* EXERCISE BRIEF
The records appear below. Repeat them exactly.
[[ MATERIAL SUPPLIED, beginning ]]
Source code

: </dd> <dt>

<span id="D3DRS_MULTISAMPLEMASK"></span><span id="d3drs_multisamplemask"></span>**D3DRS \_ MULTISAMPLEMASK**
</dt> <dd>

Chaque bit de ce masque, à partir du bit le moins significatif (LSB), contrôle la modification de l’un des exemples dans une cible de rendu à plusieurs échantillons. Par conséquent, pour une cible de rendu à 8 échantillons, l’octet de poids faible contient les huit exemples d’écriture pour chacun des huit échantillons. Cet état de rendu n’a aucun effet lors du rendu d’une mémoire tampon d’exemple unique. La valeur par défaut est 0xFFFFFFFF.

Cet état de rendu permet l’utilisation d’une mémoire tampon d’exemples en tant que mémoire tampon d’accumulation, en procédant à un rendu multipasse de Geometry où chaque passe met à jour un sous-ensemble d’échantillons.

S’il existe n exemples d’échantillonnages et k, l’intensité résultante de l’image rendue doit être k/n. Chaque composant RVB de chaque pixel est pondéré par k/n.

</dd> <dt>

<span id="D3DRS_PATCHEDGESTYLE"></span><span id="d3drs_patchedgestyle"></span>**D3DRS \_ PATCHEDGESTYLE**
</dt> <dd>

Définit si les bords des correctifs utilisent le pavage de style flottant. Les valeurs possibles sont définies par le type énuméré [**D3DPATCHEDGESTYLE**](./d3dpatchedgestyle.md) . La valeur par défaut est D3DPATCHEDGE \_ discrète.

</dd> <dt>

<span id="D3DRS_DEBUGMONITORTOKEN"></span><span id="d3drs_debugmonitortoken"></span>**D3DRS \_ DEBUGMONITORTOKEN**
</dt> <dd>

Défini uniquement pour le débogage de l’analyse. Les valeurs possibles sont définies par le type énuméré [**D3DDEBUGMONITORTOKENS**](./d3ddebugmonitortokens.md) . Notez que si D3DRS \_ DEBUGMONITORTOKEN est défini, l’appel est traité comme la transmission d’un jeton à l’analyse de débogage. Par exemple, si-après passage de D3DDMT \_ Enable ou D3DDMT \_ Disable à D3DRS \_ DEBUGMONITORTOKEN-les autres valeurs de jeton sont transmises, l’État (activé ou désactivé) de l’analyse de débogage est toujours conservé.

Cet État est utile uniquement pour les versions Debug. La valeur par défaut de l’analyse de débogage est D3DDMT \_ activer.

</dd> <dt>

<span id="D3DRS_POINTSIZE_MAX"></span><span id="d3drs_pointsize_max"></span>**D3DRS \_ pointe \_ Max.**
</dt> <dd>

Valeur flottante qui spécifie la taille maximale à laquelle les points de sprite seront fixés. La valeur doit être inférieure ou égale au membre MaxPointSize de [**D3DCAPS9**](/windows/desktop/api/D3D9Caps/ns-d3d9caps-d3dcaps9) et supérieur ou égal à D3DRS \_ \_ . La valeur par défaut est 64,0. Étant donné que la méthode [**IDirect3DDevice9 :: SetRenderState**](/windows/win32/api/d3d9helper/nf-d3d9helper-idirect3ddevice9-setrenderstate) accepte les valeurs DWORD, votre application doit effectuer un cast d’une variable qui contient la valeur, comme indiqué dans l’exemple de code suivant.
[[ MATERIAL SUPPLIED, end ]]
* EXERCISE RESULT
Source code

: </dd> <dt>

<span id="D3DRS_MULTISAMPLEMASK"></span><span id="d3drs_multisamplemask"></span>**D3DRS \_ MULTISAMPLEMASK**
</dt> <dd>

Chaque bit de ce masque, à partir du bit le moins significatif (LSB), contrôle la modification de l’un des exemples dans une cible de rendu à plusieurs échantillons. Par conséquent, pour une cible de rendu à 8 échantillons, l’octet de poids faible contient les huit exemples d’écriture pour chacun des huit échantillons. Cet état de rendu n’a aucun effet lors du rendu d’une mémoire tampon d’exemple unique. La valeur par défaut est 0xFFFFFFFF.

Cet état de rendu permet l’utilisation d’une mémoire tampon d’exemples en tant que mémoire tampon d’accumulation, en procédant à un rendu multipasse de Geometry où chaque passe met à jour un sous-ensemble d’échantillons.

S’il existe n exemples d’échantillonnages et k, l’intensité résultante de l’image rendue doit être k/n. Chaque composant RVB de chaque pixel est pondéré par k/n.

</dd> <dt>

<span id="D3DRS_PATCHEDGESTYLE"></span><span id="d3drs_patchedgestyle"></span>**D3DRS \_ PATCHEDGESTYLE**
</dt> <dd>

Définit si les bords des correctifs utilisent le pavage de style flottant. Les valeurs possibles sont définies par le type énuméré [**D3DPATCHEDGESTYLE**](./d3dpatchedgestyle.md) . La valeur par défaut est D3DPATCHEDGE \_ discrète.

</dd> <dt>

<span id="D3DRS_DEBUGMONITORTOKEN"></span><span id="d3drs_debugmonitortoken"></span>**D3DRS \_ DEBUGMONITORTOKEN**
</dt> <dd>

Défini uniquement pour le débogage de l’analyse. Les valeurs possibles sont définies par le type énuméré [**D3DDEBUGMONITORTOKENS**](./d3ddebugmonitortokens.md) . Notez que si D3DRS \_ DEBUGMONITORTOKEN est défini, l’appel est traité comme la transmission d’un jeton à l’analyse de débogage. Par exemple, si-après passage de D3DDMT \_ Enable ou D3DDMT \_ Disable à D3DRS \_ DEBUGMONITORTOKEN-les autres valeurs de jeton sont transmises, l’État (activé ou désactivé) de l’analyse de débogage est toujours conservé.

Cet État est utile uniquement pour les versions Debug. La valeur par défaut de l’analyse de débogage est D3DDMT \_ activer.

</dd> <dt>

<span id="D3DRS_POINTSIZE_MAX"></span><span id="d3drs_pointsize_max"></span>**D3DRS \_ pointe \_ Max.**
</dt> <dd>

Valeur flottante qui spécifie la taille maximale à laquelle les points de sprite seront fixés. La valeur doit être inférieure ou égale au membre MaxPointSize de [**D3DCAPS9**](/windows/desktop/api/D3D9Caps/ns-d3d9caps-d3dcaps9) et supérieur ou égal à D3DRS \_ \_ . La valeur par défaut est 64,0. Étant donné que la méthode [**IDirect3DDevice9 :: SetRenderState**](/windows/win32/api/d3d9helper/nf-d3d9helper-idirect3ddevice9-setrenderstate) accepte les valeurs DWORD, votre application doit effectuer un cast d’une variable qui contient la valeur, comme indiqué dans l’exemple de code suivant.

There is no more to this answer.